--- Task to complete ---
An exact copy of every entry is required, minus the pictures.

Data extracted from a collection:
★ ★ ★ ★ ★

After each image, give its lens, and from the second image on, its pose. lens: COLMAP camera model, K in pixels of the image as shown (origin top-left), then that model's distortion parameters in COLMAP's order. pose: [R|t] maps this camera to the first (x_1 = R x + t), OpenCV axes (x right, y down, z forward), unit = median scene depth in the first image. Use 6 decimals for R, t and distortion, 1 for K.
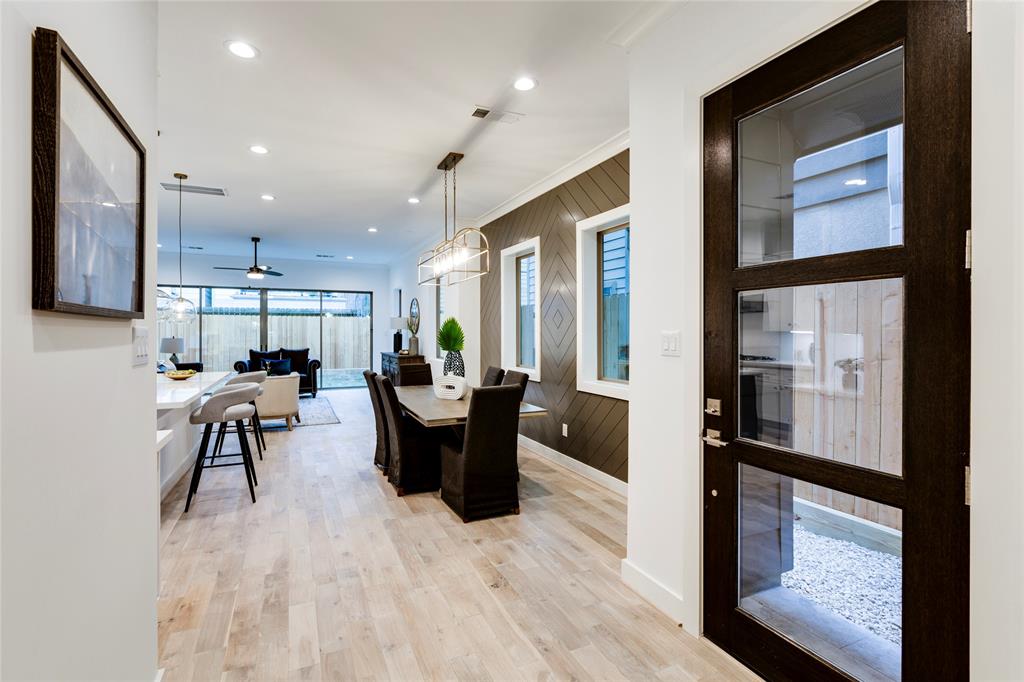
lens RADIAL K [[471.2, 0, 488.3], [0, 471.2, 330.0], [0, 0, 1]] dist [0.000767, 0.000265]
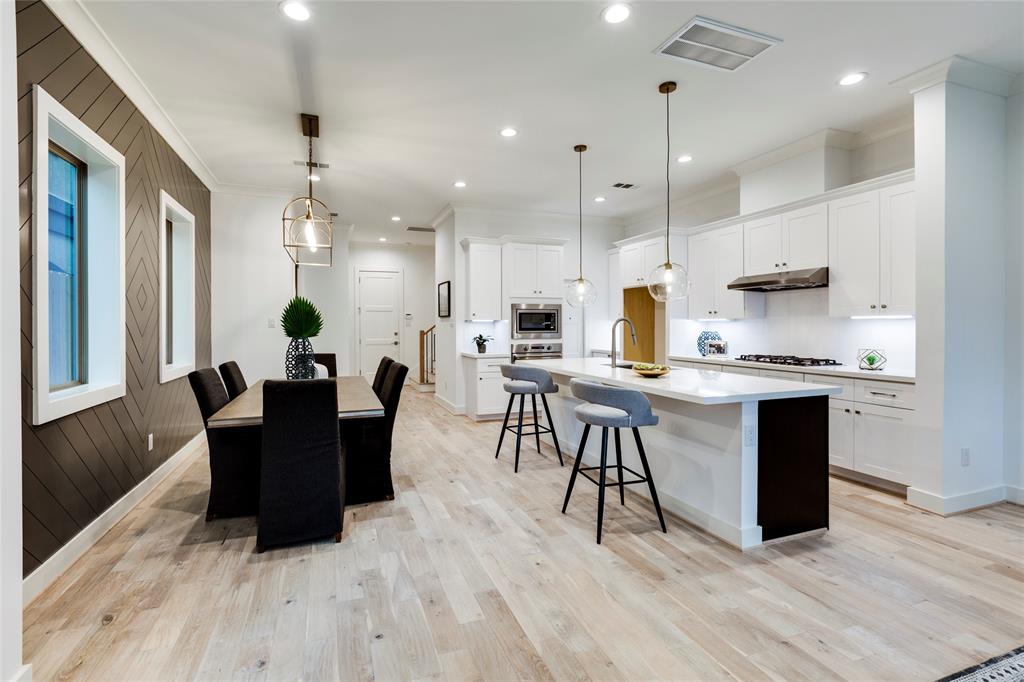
lens RADIAL K [[462.4, 0, 501.6], [0, 462.4, 328.3], [0, 0, 1]] dist [0.010409, 0.000141]
pose [[-0.999191, 0.003741, 0.040032, -0.457836], [0.003964, 0.999977, 0.005509, 0.023147], [-0.040011, 0.005663, -0.999183, 1.782520]]
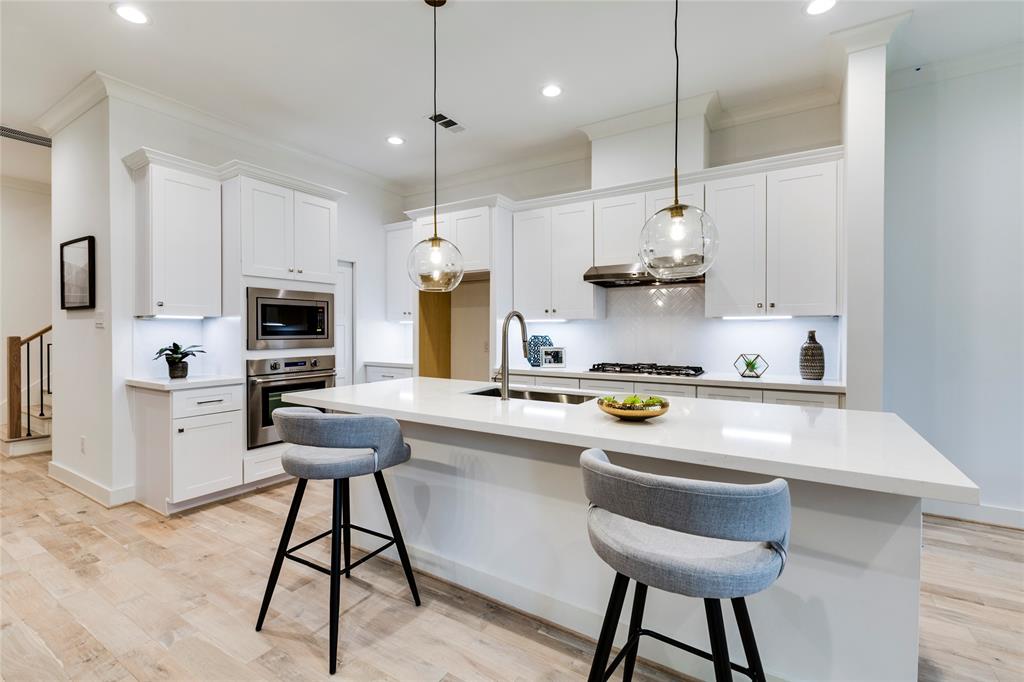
lens RADIAL K [[457.0, 0, 511.7], [0, 457.0, 333.1], [0, 0, 1]] dist [0.000798, 0.000002]
pose [[-0.818225, 0.005038, -0.574876, -0.358244], [0.002024, 0.999981, 0.005882, 0.030029], [0.574895, 0.003649, -0.818219, 1.286670]]
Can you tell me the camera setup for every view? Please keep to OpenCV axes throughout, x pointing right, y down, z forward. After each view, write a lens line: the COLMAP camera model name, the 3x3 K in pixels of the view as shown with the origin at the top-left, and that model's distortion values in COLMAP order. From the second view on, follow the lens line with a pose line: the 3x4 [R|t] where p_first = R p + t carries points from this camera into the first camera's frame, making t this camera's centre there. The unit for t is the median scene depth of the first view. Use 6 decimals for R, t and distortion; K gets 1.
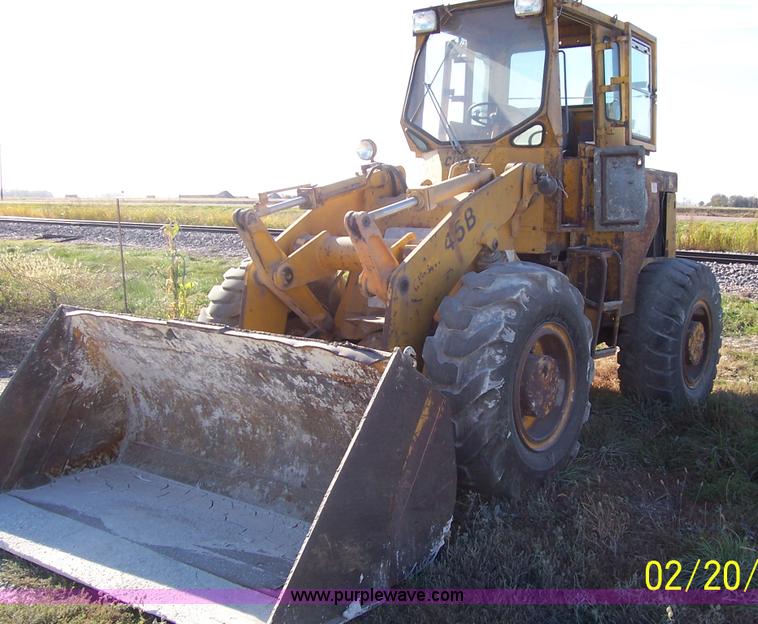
lens RADIAL K [[903.4, 0, 379.0], [0, 903.4, 312.0], [0, 0, 1]] dist [-0.194234, 0.036137]
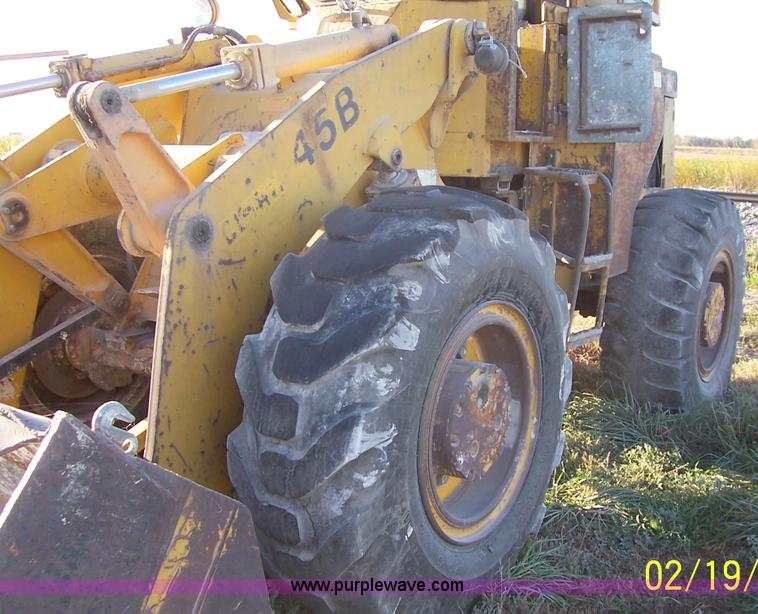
lens RADIAL K [[904.0, 0, 398.6], [0, 904.0, 303.3], [0, 0, 1]] dist [-0.161478, 0.010905]
pose [[0.997352, -0.006201, 0.072463, 0.089714], [0.001974, 0.998300, 0.058257, -0.017156], [-0.072701, -0.057960, 0.995668, 0.440941]]
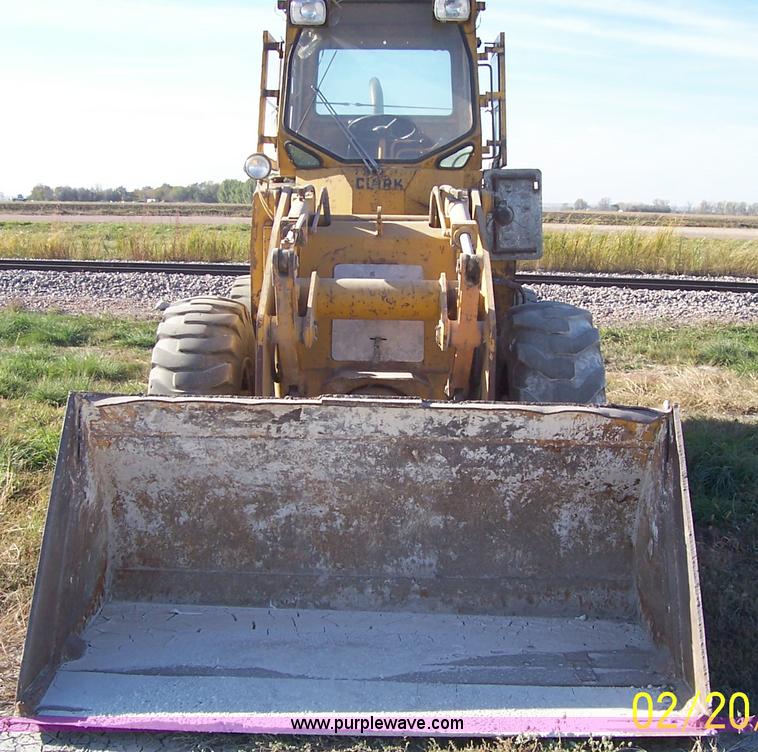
lens RADIAL K [[1187.0, 0, 379.0], [0, 1187.0, 376.0], [0, 0, 1]] dist [-0.221841, -0.088191]
pose [[0.795077, -0.077875, 0.601489, -0.684162], [0.052539, 0.996838, 0.059612, -0.058571], [-0.604229, -0.015794, 0.796654, 0.113711]]
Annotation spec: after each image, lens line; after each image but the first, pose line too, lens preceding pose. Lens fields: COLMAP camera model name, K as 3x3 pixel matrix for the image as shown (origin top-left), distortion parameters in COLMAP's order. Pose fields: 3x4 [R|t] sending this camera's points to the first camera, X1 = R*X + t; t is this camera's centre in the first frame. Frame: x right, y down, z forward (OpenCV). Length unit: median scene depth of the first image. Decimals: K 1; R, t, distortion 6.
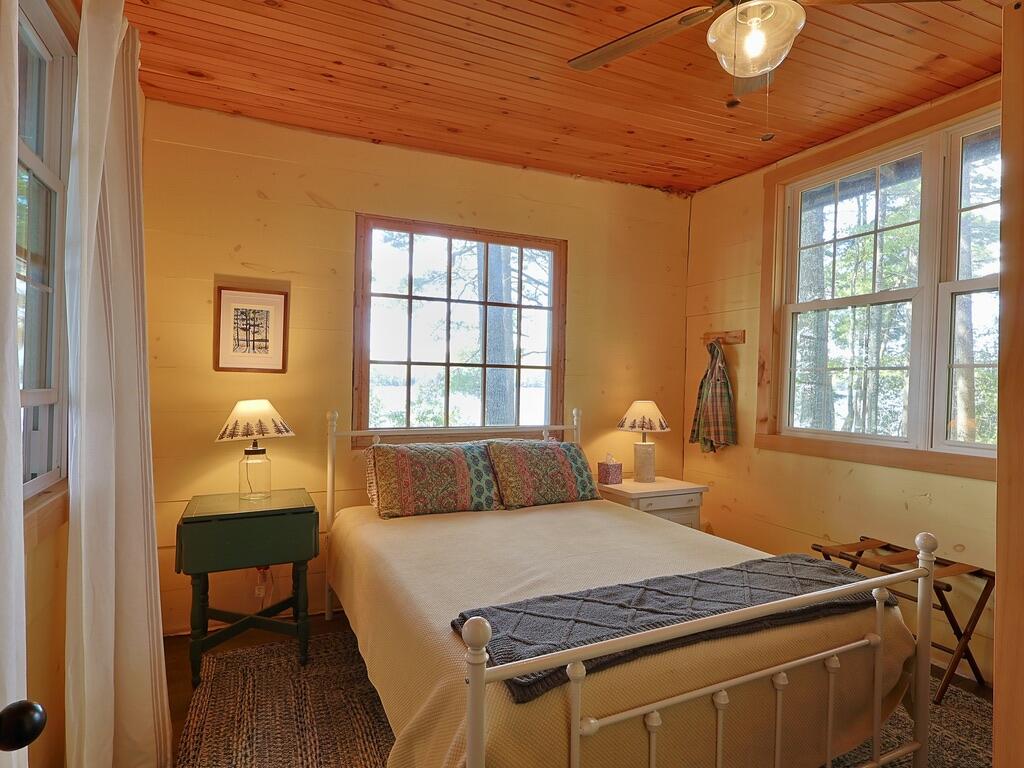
lens RADIAL K [[565.2, 0, 512.0], [0, 565.2, 384.0], [0, 0, 1]] dist [-0.003226, 0.002897]
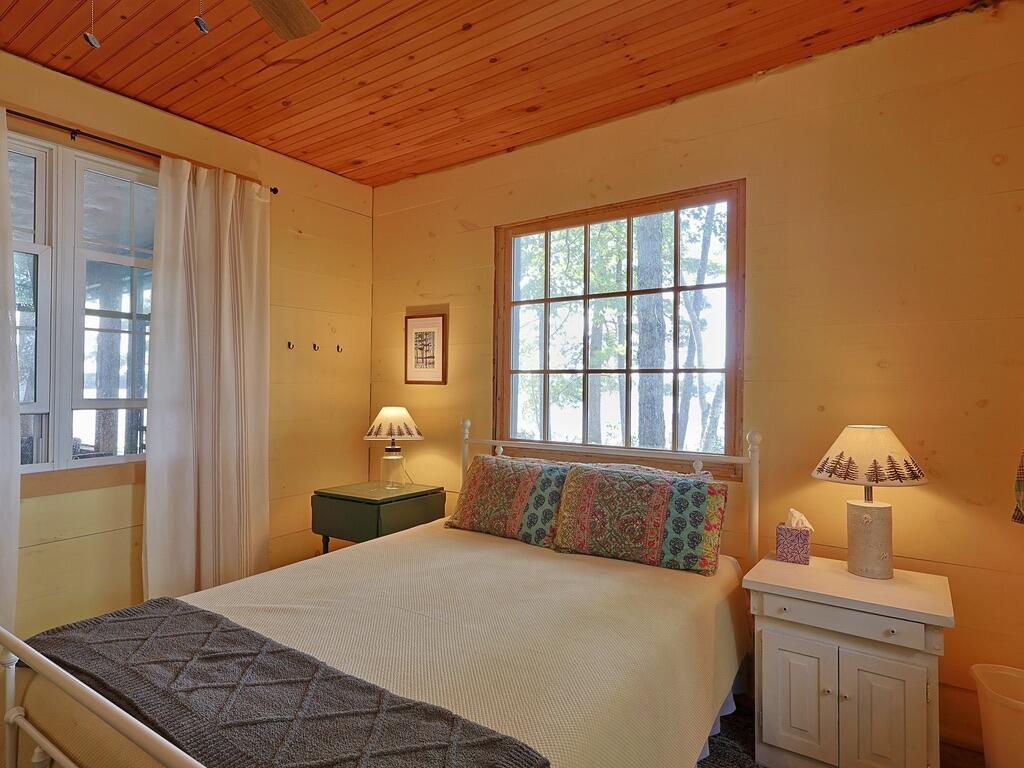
lens RADIAL K [[565.2, 0, 512.0], [0, 565.2, 384.0], [0, 0, 1]] dist [-0.003226, 0.002897]
pose [[0.517199, -0.016077, -0.855714, 0.633479], [-0.000815, 0.999814, -0.019276, 0.001491], [0.855865, 0.010667, 0.517090, 0.515886]]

★ ★ ★ ★ ★

--- Exercise output ---
After each image, give its lens, and from the second image on, its pose. lens: COLMAP camera model, K in pixels of the image as shown (origin top-left), then that model's distortion parameters in COLMAP's order. pose: [R|t] maps this camera to the first (x_1 = R x + t), OpenCV axes (x right, y down, z forward), unit = median scene depth in the first image. Use 6 decimals for R, t and distortion, 1 for K.
lens RADIAL K [[471.2, 0, 488.3], [0, 471.2, 330.0], [0, 0, 1]] dist [0.000767, 0.000265]
lens RADIAL K [[462.4, 0, 501.6], [0, 462.4, 328.3], [0, 0, 1]] dist [0.010409, 0.000141]
pose [[-0.999191, 0.003741, 0.040032, -0.457836], [0.003964, 0.999977, 0.005509, 0.023147], [-0.040011, 0.005663, -0.999183, 1.782520]]
lens RADIAL K [[457.0, 0, 511.7], [0, 457.0, 333.1], [0, 0, 1]] dist [0.000798, 0.000002]
pose [[-0.818225, 0.005038, -0.574876, -0.358244], [0.002024, 0.999981, 0.005882, 0.030029], [0.574895, 0.003649, -0.818219, 1.286670]]
Can you tell me the camera setup for every view? Please keep to OpenCV axes throughout, x pointing right, y down, z forward. After each view, write a lens line: the COLMAP camera model name, the 3x3 K in pixels of the view as shown with the origin at the top-left, and that model's distortion values in COLMAP order. From the second view on, follow the lens line with a pose line: the 3x4 [R|t] where p_first = R p + t carries points from this camera into the first camera's frame, making t this camera's centre there. The unit for t is the median scene depth of the first view. Use 6 decimals for R, t and distortion; K gets 1.
lens RADIAL K [[903.4, 0, 379.0], [0, 903.4, 312.0], [0, 0, 1]] dist [-0.194234, 0.036137]
lens RADIAL K [[904.0, 0, 398.6], [0, 904.0, 303.3], [0, 0, 1]] dist [-0.161478, 0.010905]
pose [[0.997352, -0.006201, 0.072463, 0.089714], [0.001974, 0.998300, 0.058257, -0.017156], [-0.072701, -0.057960, 0.995668, 0.440941]]
lens RADIAL K [[1187.0, 0, 379.0], [0, 1187.0, 376.0], [0, 0, 1]] dist [-0.221841, -0.088191]
pose [[0.795077, -0.077875, 0.601489, -0.684162], [0.052539, 0.996838, 0.059612, -0.058571], [-0.604229, -0.015794, 0.796654, 0.113711]]
Annotation spec: after each image, lens line; after each image but the first, pose line too, lens preceding pose. Lens fields: COLMAP camera model name, K as 3x3 pixel matrix for the image as shown (origin top-left), distortion parameters in COLMAP's order. Pose fields: 3x4 [R|t] sending this camera's points to the first camera, X1 = R*X + t; t is this camera's centre in the first frame. Frame: x right, y down, z forward (OpenCV). Length unit: median scene depth of the first image. Decimals: K 1; R, t, distortion 6.
lens RADIAL K [[565.2, 0, 512.0], [0, 565.2, 384.0], [0, 0, 1]] dist [-0.003226, 0.002897]
lens RADIAL K [[565.2, 0, 512.0], [0, 565.2, 384.0], [0, 0, 1]] dist [-0.003226, 0.002897]
pose [[0.517199, -0.016077, -0.855714, 0.633479], [-0.000815, 0.999814, -0.019276, 0.001491], [0.855865, 0.010667, 0.517090, 0.515886]]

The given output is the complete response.